[Begin RECORDS SHOWN]

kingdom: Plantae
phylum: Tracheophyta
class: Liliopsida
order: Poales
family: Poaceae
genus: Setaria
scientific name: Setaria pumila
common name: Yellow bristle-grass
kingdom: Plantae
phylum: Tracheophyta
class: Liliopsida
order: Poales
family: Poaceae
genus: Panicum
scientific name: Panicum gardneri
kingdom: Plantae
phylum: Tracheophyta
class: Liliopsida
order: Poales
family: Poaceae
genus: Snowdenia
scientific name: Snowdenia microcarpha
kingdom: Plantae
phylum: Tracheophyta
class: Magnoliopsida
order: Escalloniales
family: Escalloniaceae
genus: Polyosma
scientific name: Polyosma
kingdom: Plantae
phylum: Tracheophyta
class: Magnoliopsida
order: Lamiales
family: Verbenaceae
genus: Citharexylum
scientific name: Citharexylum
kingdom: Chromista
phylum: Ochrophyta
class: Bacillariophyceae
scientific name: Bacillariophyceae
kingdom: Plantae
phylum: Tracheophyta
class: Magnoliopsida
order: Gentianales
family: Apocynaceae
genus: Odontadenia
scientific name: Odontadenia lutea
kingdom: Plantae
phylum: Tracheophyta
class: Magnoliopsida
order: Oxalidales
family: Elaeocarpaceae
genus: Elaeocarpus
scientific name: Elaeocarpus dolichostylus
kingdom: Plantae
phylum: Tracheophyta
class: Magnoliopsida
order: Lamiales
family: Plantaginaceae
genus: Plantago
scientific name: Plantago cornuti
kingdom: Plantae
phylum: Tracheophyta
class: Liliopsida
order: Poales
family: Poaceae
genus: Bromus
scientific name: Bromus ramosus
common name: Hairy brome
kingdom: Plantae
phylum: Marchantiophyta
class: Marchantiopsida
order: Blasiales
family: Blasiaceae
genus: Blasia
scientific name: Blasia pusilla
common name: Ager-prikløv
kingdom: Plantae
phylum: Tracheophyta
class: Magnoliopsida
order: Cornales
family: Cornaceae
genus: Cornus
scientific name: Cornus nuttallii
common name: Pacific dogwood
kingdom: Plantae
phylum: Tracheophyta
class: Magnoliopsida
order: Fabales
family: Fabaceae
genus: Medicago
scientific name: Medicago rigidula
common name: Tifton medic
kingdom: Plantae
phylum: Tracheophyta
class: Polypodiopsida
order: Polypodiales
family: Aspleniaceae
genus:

[End RECORDS SHOWN]

WHAT YOU ARE ASKED TO DO: Write out every line of the records above as a numbered list, leaving out any blank lines.

COMPLETE OUTPUT:
1. kingdom: Plantae
2. phylum: Tracheophyta
3. class: Liliopsida
4. order: Poales
5. family: Poaceae
6. genus: Setaria
7. scientific name: Setaria pumila
8. common name: Yellow bristle-grass
9. kingdom: Plantae
10. phylum: Tracheophyta
11. class: Liliopsida
12. order: Poales
13. family: Poaceae
14. genus: Panicum
15. scientific name: Panicum gardneri
16. kingdom: Plantae
17. phylum: Tracheophyta
18. class: Liliopsida
19. order: Poales
20. family: Poaceae
21. genus: Snowdenia
22. scientific name: Snowdenia microcarpha
23. kingdom: Plantae
24. phylum: Tracheophyta
25. class: Magnoliopsida
26. order: Escalloniales
27. family: Escalloniaceae
28. genus: Polyosma
29. scientific name: Polyosma
30. kingdom: Plantae
31. phylum: Tracheophyta
32. class: Magnoliopsida
33. order: Lamiales
34. family: Verbenaceae
35. genus: Citharexylum
36. scientific name: Citharexylum
37. kingdom: Chromista
38. phylum: Ochrophyta
39. class: Bacillariophyceae
40. scientific name: Bacillariophyceae
41. kingdom: Plantae
42. phylum: Tracheophyta
43. class: Magnoliopsida
44. order: Gentianales
45. family: Apocynaceae
46. genus: Odontadenia
47. scientific name: Odontadenia lutea
48. kingdom: Plantae
49. phylum: Tracheophyta
50. class: Magnoliopsida
51. order: Oxalidales
52. family: Elaeocarpaceae
53. genus: Elaeocarpus
54. scientific name: Elaeocarpus dolichostylus
55. kingdom: Plantae
56. phylum: Tracheophyta
57. class: Magnoliopsida
58. order: Lamiales
59. family: Plantaginaceae
60. genus: Plantago
61. scientific name: Plantago cornuti
62. kingdom: Plantae
63. phylum: Tracheophyta
64. class: Liliopsida
65. order: Poales
66. family: Poaceae
67. genus: Bromus
68. scientific name: Bromus ramosus
69. common name: Hairy brome
70. kingdom: Plantae
71. phylum: Marchantiophyta
72. class: Marchantiopsida
73. order: Blasiales
74. family: Blasiaceae
75. genus: Blasia
76. scientific name: Blasia pusilla
77. common name: Ager-prikløv
78. kingdom: Plantae
79. phylum: Tracheophyta
80. class: Magnoliopsida
81. order: Cornales
82. family: Cornaceae
83. genus: Cornus
84. scientific name: Cornus nuttallii
85. common name: Pacific dogwood
86. kingdom: Plantae
87. phylum: Tracheophyta
88. class: Magnoliopsida
89. order: Fabales
90. family: Fabaceae
91. genus: Medicago
92. scientific name: Medicago rigidula
93. common name: Tifton medic
94. kingdom: Plantae
95. phylum: Tracheophyta
96. class: Polypodiopsida
97. order: Polypodiales
98. family: Aspleniaceae
99. genus:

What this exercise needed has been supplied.